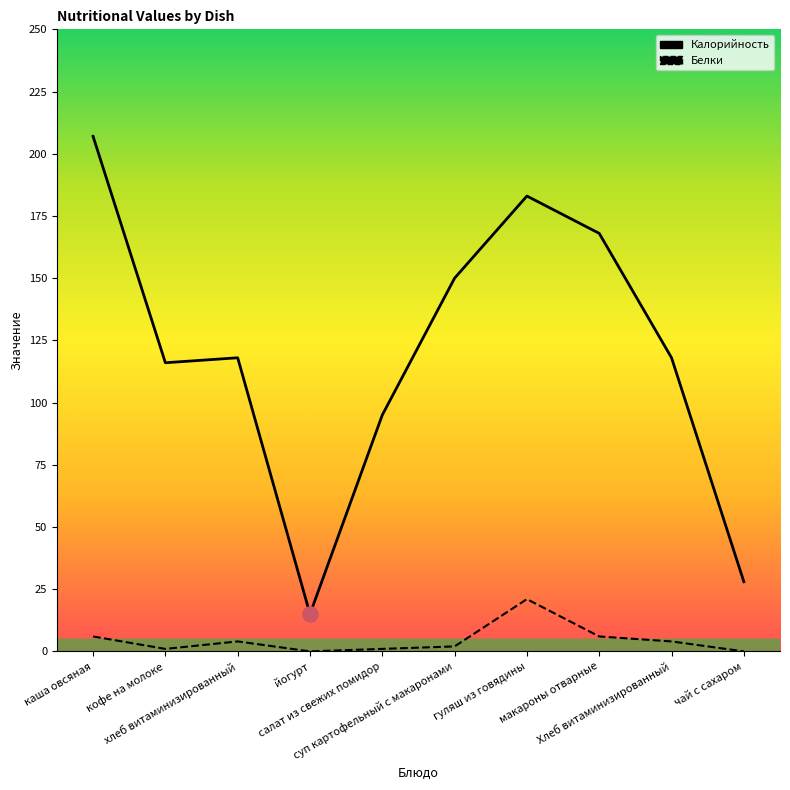

Is the value of Калорийность at йогурт greater than the value of Белки at йогурт?

Yes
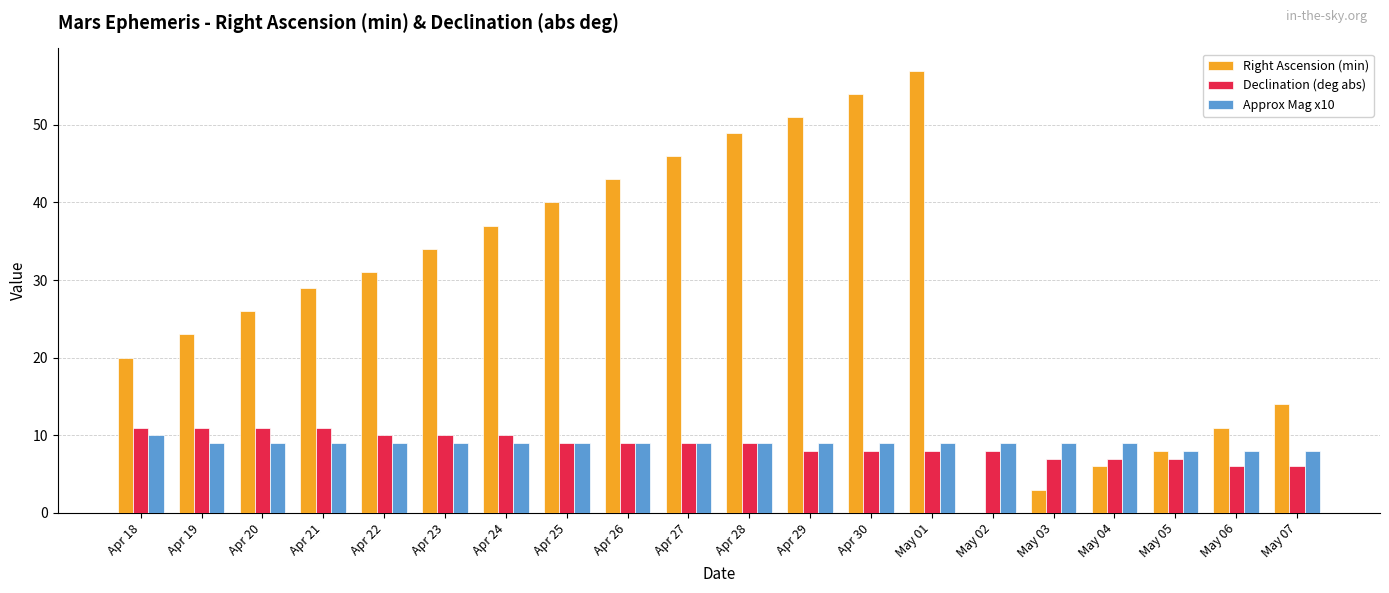

Is it true that Approx Mag x10 equals 8 at May 06?

True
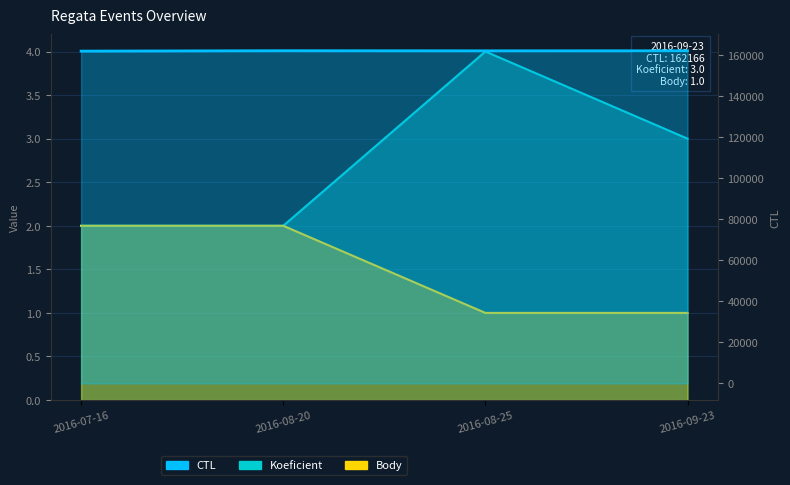

At 2016-07-16, list the series in order from largest to smallest.

CTL, Koeficient, Body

^^^^^^^^^^^^^^^^

Job item
Please pick out every line of the entries above that contains the word "Белки", with case counting, and copy each one.

Response for this exercise
Is the value of Калорийность at йогурт greater than the value of Белки at йогурт?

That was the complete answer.